Job item =
Please show every line below that contains the string "LinevichGroup".

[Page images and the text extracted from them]
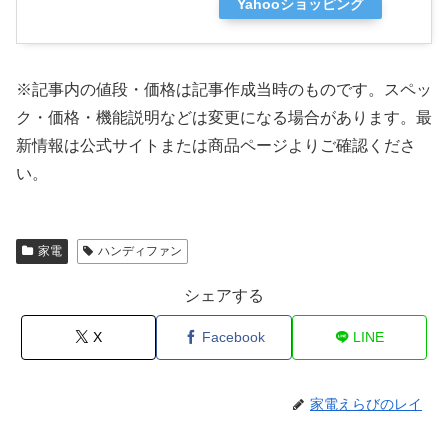
Yahooショッピング
※記事内の値段・価格は記事作成当時のものです。
スペッ
ク・価格・機能説明などは変更になる場合があります。最
新情報は公式サイトまたは商品ページよりご確認くださ
い。
家電
ハンディファン
シェアする
X
Facebook
LINE
家電えらびのレイ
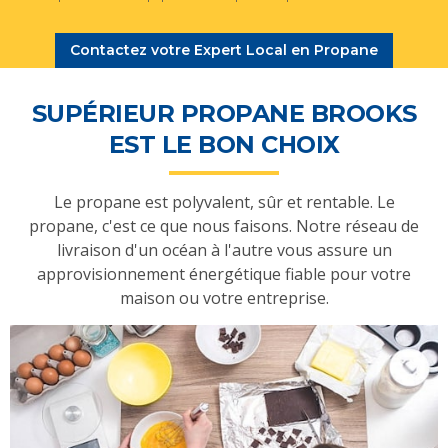
Contactez votre Expert Local en Propane
SUPÉRIEUR PROPANE BROOKS
EST LE BON CHOIX
Le propane est polyvalent, sûr et rentable. Le
propane, c'est ce que nous faisons. Notre réseau de
livraison d'un océan à l'autre vous assure un
approvisionnement énergétique fiable pour votre
maison ou votre entreprise.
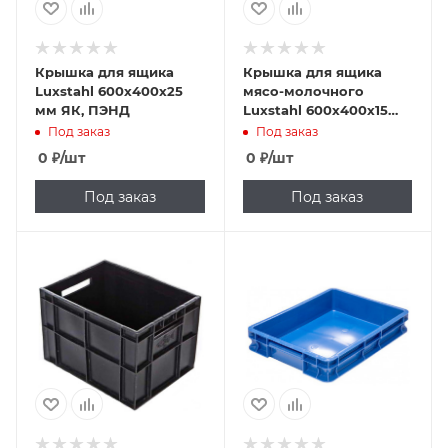
Крышка для ящика
Крышка для ящика
Luxstahl 600х400х25
мясо-молочного
мм ЯК, ПЭНД
Luxstahl 600х400х15
мм
Под заказ
Под заказ
0
₽
/шт
0
₽
/шт
Под заказ
Под заказ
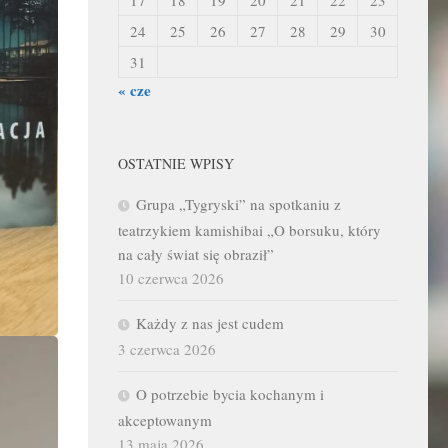
24
25
26
27
28
29
30
31
« cze
OSTATNIE WPISY
Grupa „Tygryski” na spotkaniu z
teatrzykiem kamishibai „O borsuku, który
na cały świat się obraził”
10 czerwca 2026
Każdy z nas jest cudem
3 czerwca 2026
O potrzebie bycia kochanym i
akceptowanym
13 maja 2026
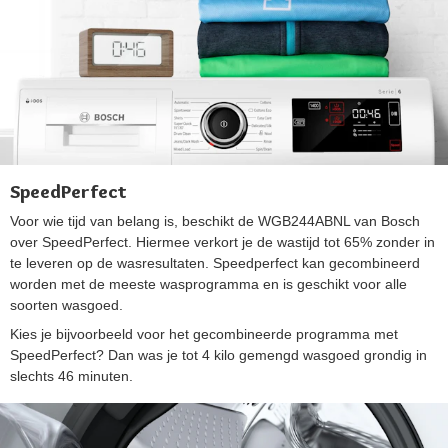
SpeedPerfect
Voor wie tijd van belang is, beschikt de WGB244ABNL van Bosch
over SpeedPerfect. Hiermee verkort je de wastijd tot 65% zonder in
te leveren op de wasresultaten. Speedperfect kan gecombineerd
worden met de meeste wasprogramma en is geschikt voor alle
soorten wasgoed.
Kies je bijvoorbeeld voor het gecombineerde programma met
SpeedPerfect? Dan was je tot 4 kilo gemengd wasgoed grondig in
slechts 46 minuten.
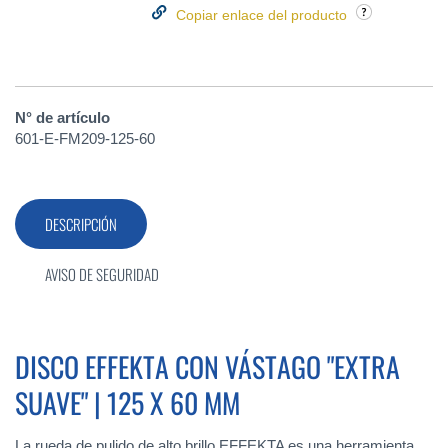
Copiar enlace del producto
N° de artículo
601-E-FM209-125-60
DESCRIPCIÓN
AVISO DE SEGURIDAD
DISCO EFFEKTA CON VÁSTAGO "EXTRA
SUAVE" | 125 X 60 MM
La rueda de pulido de alto brillo EFFEKTA es una herramienta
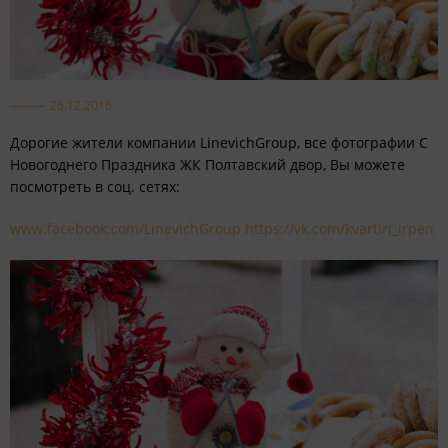
26.12.2016
Дорогие жители компании LinevichGroup, все фотографии С
Новогоднего Праздника ЖК Полтавский двор, Вы можете
посмотреть в соц. сетях:
www.facebook.com/LinevichGroup
https://vk.com/kvartiri_irpen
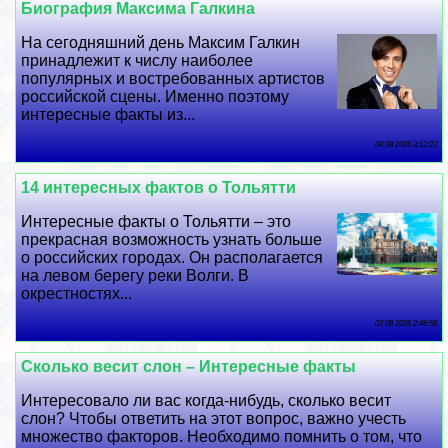
Биография Максима Галкина
На сегодняшний день Максим Галкин
принадлежит к числу наиболее
популярных и востребованных артистов
российской сцены. Именно поэтому
интересные факты из...
04 08 2026 3:12:23
14 интересных фактов о Тольятти
Интересные факты о Тольятти – это
прекрасная возможность узнать больше
о российских городах. Он располагается
на левом берегу реки Волги. В
окрестностях...
02 08 2026 2:48:58
Сколько весит слон – Интересные факты
Интересовало ли вас когда-нибудь, сколько весит
слон? Чтобы ответить на этот вопрос, важно учесть
множество факторов. Необходимо помнить о том, что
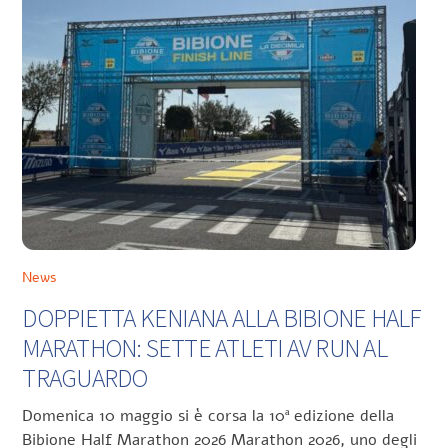
News
DOPPIETTA KENIANA ALLA BIBIONE HALF
MARATHON: SETTE ATLETI AV RUN AL
TRAGUARDO
Domenica 10 maggio si è corsa la 10ª edizione della
Bibione Half Marathon 2026 Marathon 2026, uno degli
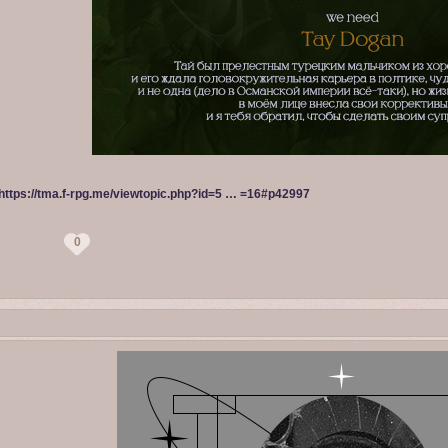
https://tma.f-rpg.me/viewtopic.php?id=5 … =16#p42997
0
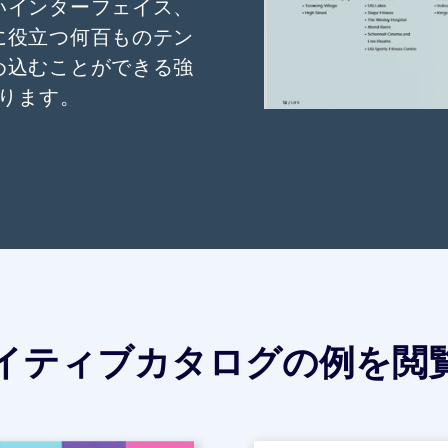
いインターフェイス、
に役立つ何百ものテン
め込むことができる強
ります。
イティブカタログの例を閲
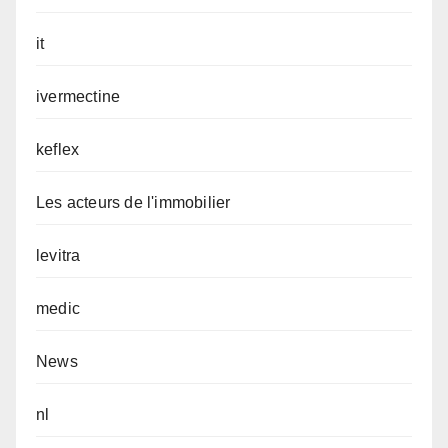
it
ivermectine
keflex
Les acteurs de l'immobilier
levitra
medic
News
nl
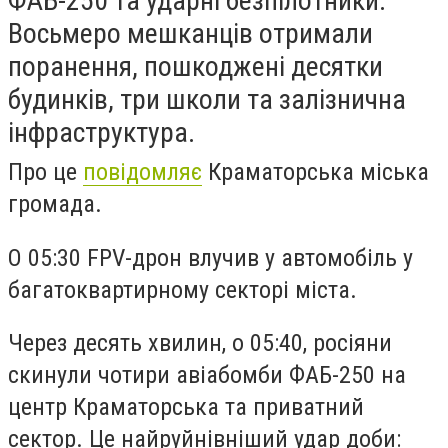
ФАБ-250 та ударні безпілотники.
Восьмеро мешканців отримали
поранення, пошкоджені десятки
будинків, три школи та залізнична
інфраструктура.
Про це
повідомляє
Краматорська міська
громада.
О 05:30 FPV-дрон влучив у автомобіль у
багатоквартирному секторі міста.
Через десять хвилин, о 05:40, росіяни
скинули чотири авіабомби ФАБ-250 на
центр Краматорська та приватний
сектор. Це найруйнівніший удар доби:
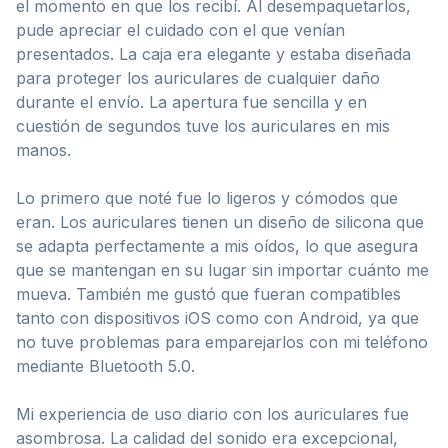
el momento en que los recibí. Al desempaquetarlos,
pude apreciar el cuidado con el que venían
presentados. La caja era elegante y estaba diseñada
para proteger los auriculares de cualquier daño
durante el envío. La apertura fue sencilla y en
cuestión de segundos tuve los auriculares en mis
manos.
Lo primero que noté fue lo ligeros y cómodos que
eran. Los auriculares tienen un diseño de silicona que
se adapta perfectamente a mis oídos, lo que asegura
que se mantengan en su lugar sin importar cuánto me
mueva. También me gustó que fueran compatibles
tanto con dispositivos iOS como con Android, ya que
no tuve problemas para emparejarlos con mi teléfono
mediante Bluetooth 5.0.
Mi experiencia de uso diario con los auriculares fue
asombrosa. La calidad del sonido era excepcional,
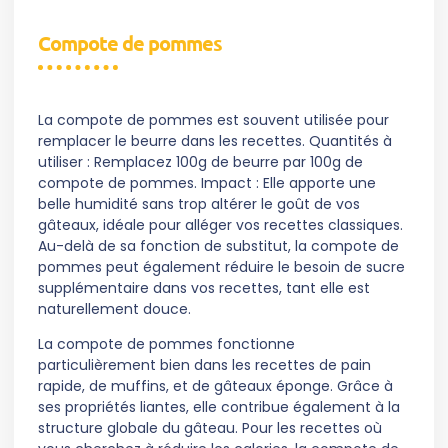
Compote de pommes
La compote de pommes est souvent utilisée pour
remplacer le beurre dans les recettes. Quantités à
utiliser : Remplacez 100g de beurre par 100g de
compote de pommes. Impact : Elle apporte une
belle humidité sans trop altérer le goût de vos
gâteaux, idéale pour alléger vos recettes classiques.
Au-delà de sa fonction de substitut, la compote de
pommes peut également réduire le besoin de sucre
supplémentaire dans vos recettes, tant elle est
naturellement douce.
La compote de pommes fonctionne
particulièrement bien dans les recettes de pain
rapide, de muffins, et de gâteaux éponge. Grâce à
ses propriétés liantes, elle contribue également à la
structure globale du gâteau. Pour les recettes où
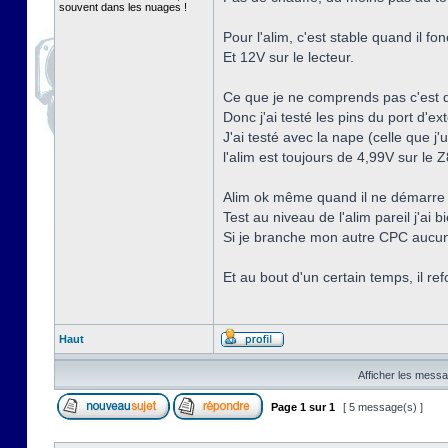
souvent dans les nuages !
Pour l'alim, c'est stable quand il fo
Et 12V sur le lecteur.
Ce que je ne comprends pas c'est qu
Donc j'ai testé les pins du port d'e
J'ai testé avec la nape (celle que j'
l'alim est toujours de 4,99V sur le
Alim ok même quand il ne démarre 
Test au niveau de l'alim pareil j'ai 
Si je branche mon autre CPC aucun
Et au bout d'un certain temps, il re
Haut
Afficher les messa
Page
1
sur
1
[ 5 message(s) ]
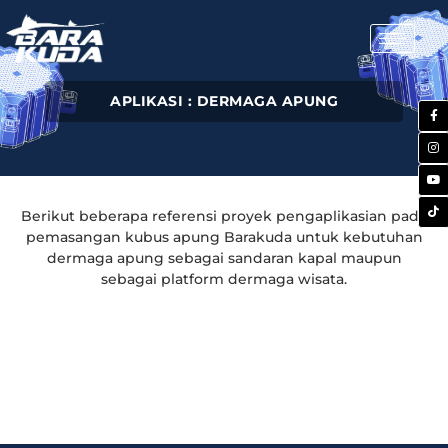
APLIKASI : DERMAGA APUNG
Berikut beberapa referensi proyek pengaplikasian pada
pemasangan kubus apung Barakuda untuk kebutuhan
dermaga apung sebagai sandaran kapal maupun
sebagai platform dermaga wisata.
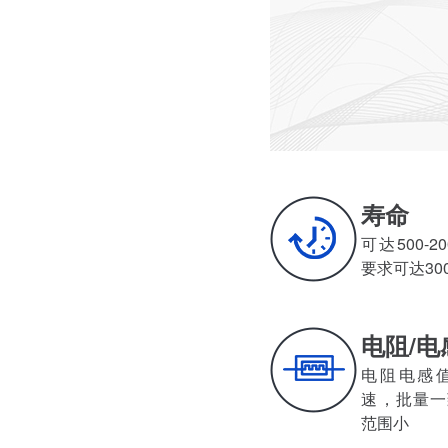
寿命
可达500-20
要求可达30
电阻/电
电阻电感值小
速，批量
范围小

Written solution =
Дорогие жители компании LinevichGroup, все фотографии С
www.facebook.com/LinevichGroup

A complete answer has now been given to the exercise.